**Description of the task:** Reproduce the listing below exactly. Pictures do not belong in the copy.

**Source records:**
-- Opening Marker --

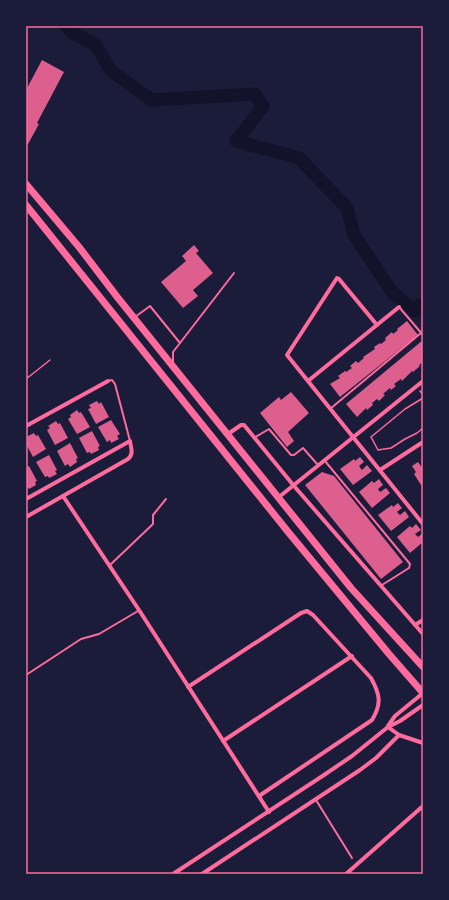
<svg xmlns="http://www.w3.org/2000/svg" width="449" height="900" font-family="'IBM Plex Sans',sans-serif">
<rect width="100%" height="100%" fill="#1b1b3a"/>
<polygon fill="#12122b" points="423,298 423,316 415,311 415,299"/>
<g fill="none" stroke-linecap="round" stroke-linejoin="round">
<polyline stroke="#12122b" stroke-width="13" points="66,26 73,33 96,45 111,71 152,100 255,94 263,107 236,141 299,158 347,208 354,235 392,292 415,311 423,309"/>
</g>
<g fill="#dd5f8e">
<polygon points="42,60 64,72 37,123 39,124 28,144 26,143 26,90"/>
<polygon points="194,245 199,251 196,253 213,273 193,290 198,296 183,308 161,282 186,261 182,256"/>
<polygon points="407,321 418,335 340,397 330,384 340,378 338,376 345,371 346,372 352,368 350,366 356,361 358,363 364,358 363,357 375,349 374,347 380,343 381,344 386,340 385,338 392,332 393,334 398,330 397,329"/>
<polygon points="423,340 423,362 419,365 420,366 413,372 412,371 402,381 401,379 394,384 396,386 391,390 390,388 383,394 385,395 379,401 377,399 372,403 373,405 367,410 366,408 357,417 346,404"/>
<polygon points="291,392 309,413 288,432 294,441 287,447 260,413 279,397 281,400"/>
<polygon points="97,401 99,404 101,402 109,417 96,424 88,409 91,408 89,405"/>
<polygon points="77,410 79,413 81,412 90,427 77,434 68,419 71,417 70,415"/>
<polygon points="111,420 120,434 117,436 119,439 111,443 110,440 107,442 98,427"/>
<polygon points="56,421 58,424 60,423 68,438 55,445 47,430 50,428 48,426"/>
<polygon points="92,431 100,446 98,447 99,450 91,454 90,452 87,453 79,438"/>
<polygon points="34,433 36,436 38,435 46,449 33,457 26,444 26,441 28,440 26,437"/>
<polygon points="70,443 78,458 76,459 77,462 70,467 68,464 65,466 57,451"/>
<polygon points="49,455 57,470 55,471 57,474 49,478 48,476 45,477 36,462"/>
<polygon points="360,457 364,462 359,466 362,470 367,465 372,471 353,485 340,469 354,459 355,461"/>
<polygon points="418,462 423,469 423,488 414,474 416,472 412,466"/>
<polygon points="29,466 37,481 35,482 36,485 29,489 27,487 26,488 26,468"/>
<polygon points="322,472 334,476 403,562 381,579 305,485"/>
<polygon points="379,479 383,485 378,489 380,492 386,488 390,493 372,508 359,492 372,481 374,483"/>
<polygon points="398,503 402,508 397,512 400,515 405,511 409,517 391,531 378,515 392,505 393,507"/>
<polygon points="416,524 421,530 415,534 418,537 423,533 423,542 410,553 397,537 410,526 412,528"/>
</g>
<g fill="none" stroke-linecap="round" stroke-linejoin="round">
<g stroke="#ff6b9d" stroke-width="1.5">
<polyline points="26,379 50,360"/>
<polyline points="420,391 423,395"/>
<polyline points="423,398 405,409 371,437 378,450 391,448 405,439 417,433 423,428"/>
</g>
<g stroke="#ff6b9d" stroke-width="2">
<polyline points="399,307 423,335"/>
<polyline points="135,317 150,306 180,343 173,352 173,362"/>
<polyline points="180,343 234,273"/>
<polyline points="108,381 112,380 115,384 130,441"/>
<polyline points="330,409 421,333"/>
<polyline points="254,438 269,429 291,455 294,455 303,448 318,465"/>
<polyline points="325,461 410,564 409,568 382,585"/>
<polyline points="110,565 153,524 153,515 166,499"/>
<polyline points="26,675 81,639 99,634 138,611"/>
<polyline points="316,800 352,858"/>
</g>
<g stroke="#ff6b9d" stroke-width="4">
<polyline points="377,325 339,279 337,278 287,355 423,524"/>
<polyline points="308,381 399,307"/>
<polyline points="26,426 108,381"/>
<polyline points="228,434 241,425 244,425 294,486 423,634"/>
<polyline points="380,470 423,442"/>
<polyline points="63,496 139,610 269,812"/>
<polyline points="279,497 423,381"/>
<path d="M26 499 130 441C131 448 134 454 128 459L26 517"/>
<polyline points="415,625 423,620"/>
<path d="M188 687 301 613 307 611 313 615 371 678C380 694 382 704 372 720L259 796"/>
<polyline points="388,726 395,716 423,693"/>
<polyline points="388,727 399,735 423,743"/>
<polyline points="223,741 352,656"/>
<polyline points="173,874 324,775 352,756 388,727 400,721 423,705"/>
<polyline points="202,874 360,770 376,758 399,735"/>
<polyline points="346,874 423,806"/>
</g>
<g stroke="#ff6b9d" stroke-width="7">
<polyline points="26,184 79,247 118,298 351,588 423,667"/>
<polyline points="26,205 289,533 389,654 423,693"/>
</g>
</g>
<rect width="449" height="900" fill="none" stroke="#1b1b3a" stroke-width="54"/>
<rect x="27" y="27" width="395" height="846" fill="none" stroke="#ff6b9d" stroke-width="1.5"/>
</svg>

-- Closing Marker --

**Written solution:**
<svg xmlns="http://www.w3.org/2000/svg" width="449" height="900" font-family="'IBM Plex Sans',sans-serif">
<rect width="100%" height="100%" fill="#1b1b3a"/>
<polygon fill="#12122b" points="423,298 423,316 415,311 415,299"/>
<g fill="none" stroke-linecap="round" stroke-linejoin="round">
<polyline stroke="#12122b" stroke-width="13" points="66,26 73,33 96,45 111,71 152,100 255,94 263,107 236,141 299,158 347,208 354,235 392,292 415,311 423,309"/>
</g>
<g fill="#dd5f8e">
<polygon points="42,60 64,72 37,123 39,124 28,144 26,143 26,90"/>
<polygon points="194,245 199,251 196,253 213,273 193,290 198,296 183,308 161,282 186,261 182,256"/>
<polygon points="407,321 418,335 340,397 330,384 340,378 338,376 345,371 346,372 352,368 350,366 356,361 358,363 364,358 363,357 375,349 374,347 380,343 381,344 386,340 385,338 392,332 393,334 398,330 397,329"/>
<polygon points="423,340 423,362 419,365 420,366 413,372 412,371 402,381 401,379 394,384 396,386 391,390 390,388 383,394 385,395 379,401 377,399 372,403 373,405 367,410 366,408 357,417 346,404"/>
<polygon points="291,392 309,413 288,432 294,441 287,447 260,413 279,397 281,400"/>
<polygon points="97,401 99,404 101,402 109,417 96,424 88,409 91,408 89,405"/>
<polygon points="77,410 79,413 81,412 90,427 77,434 68,419 71,417 70,415"/>
<polygon points="111,420 120,434 117,436 119,439 111,443 110,440 107,442 98,427"/>
<polygon points="56,421 58,424 60,423 68,438 55,445 47,430 50,428 48,426"/>
<polygon points="92,431 100,446 98,447 99,450 91,454 90,452 87,453 79,438"/>
<polygon points="34,433 36,436 38,435 46,449 33,457 26,444 26,441 28,440 26,437"/>
<polygon points="70,443 78,458 76,459 77,462 70,467 68,464 65,466 57,451"/>
<polygon points="49,455 57,470 55,471 57,474 49,478 48,476 45,477 36,462"/>
<polygon points="360,457 364,462 359,466 362,470 367,465 372,471 353,485 340,469 354,459 355,461"/>
<polygon points="418,462 423,469 423,488 414,474 416,472 412,466"/>
<polygon points="29,466 37,481 35,482 36,485 29,489 27,487 26,488 26,468"/>
<polygon points="322,472 334,476 403,562 381,579 305,485"/>
<polygon points="379,479 383,485 378,489 380,492 386,488 390,493 372,508 359,492 372,481 374,483"/>
<polygon points="398,503 402,508 397,512 400,515 405,511 409,517 391,531 378,515 392,505 393,507"/>
<polygon points="416,524 421,530 415,534 418,537 423,533 423,542 410,553 397,537 410,526 412,528"/>
</g>
<g fill="none" stroke-linecap="round" stroke-linejoin="round">
<g stroke="#ff6b9d" stroke-width="1.5">
<polyline points="26,379 50,360"/>
<polyline points="420,391 423,395"/>
<polyline points="423,398 405,409 371,437 378,450 391,448 405,439 417,433 423,428"/>
</g>
<g stroke="#ff6b9d" stroke-width="2">
<polyline points="399,307 423,335"/>
<polyline points="135,317 150,306 180,343 173,352 173,362"/>
<polyline points="180,343 234,273"/>
<polyline points="108,381 112,380 115,384 130,441"/>
<polyline points="330,409 421,333"/>
<polyline points="254,438 269,429 291,455 294,455 303,448 318,465"/>
<polyline points="325,461 410,564 409,568 382,585"/>
<polyline points="110,565 153,524 153,515 166,499"/>
<polyline points="26,675 81,639 99,634 138,611"/>
<polyline points="316,800 352,858"/>
</g>
<g stroke="#ff6b9d" stroke-width="4">
<polyline points="377,325 339,279 337,278 287,355 423,524"/>
<polyline points="308,381 399,307"/>
<polyline points="26,426 108,381"/>
<polyline points="228,434 241,425 244,425 294,486 423,634"/>
<polyline points="380,470 423,442"/>
<polyline points="63,496 139,610 269,812"/>
<polyline points="279,497 423,381"/>
<path d="M26 499 130 441C131 448 134 454 128 459L26 517"/>
<polyline points="415,625 423,620"/>
<path d="M188 687 301 613 307 611 313 615 371 678C380 694 382 704 372 720L259 796"/>
<polyline points="388,726 395,716 423,693"/>
<polyline points="388,727 399,735 423,743"/>
<polyline points="223,741 352,656"/>
<polyline points="173,874 324,775 352,756 388,727 400,721 423,705"/>
<polyline points="202,874 360,770 376,758 399,735"/>
<polyline points="346,874 423,806"/>
</g>
<g stroke="#ff6b9d" stroke-width="7">
<polyline points="26,184 79,247 118,298 351,588 423,667"/>
<polyline points="26,205 289,533 389,654 423,693"/>
</g>
</g>
<rect width="449" height="900" fill="none" stroke="#1b1b3a" stroke-width="54"/>
<rect x="27" y="27" width="395" height="846" fill="none" stroke="#ff6b9d" stroke-width="1.5"/>
</svg>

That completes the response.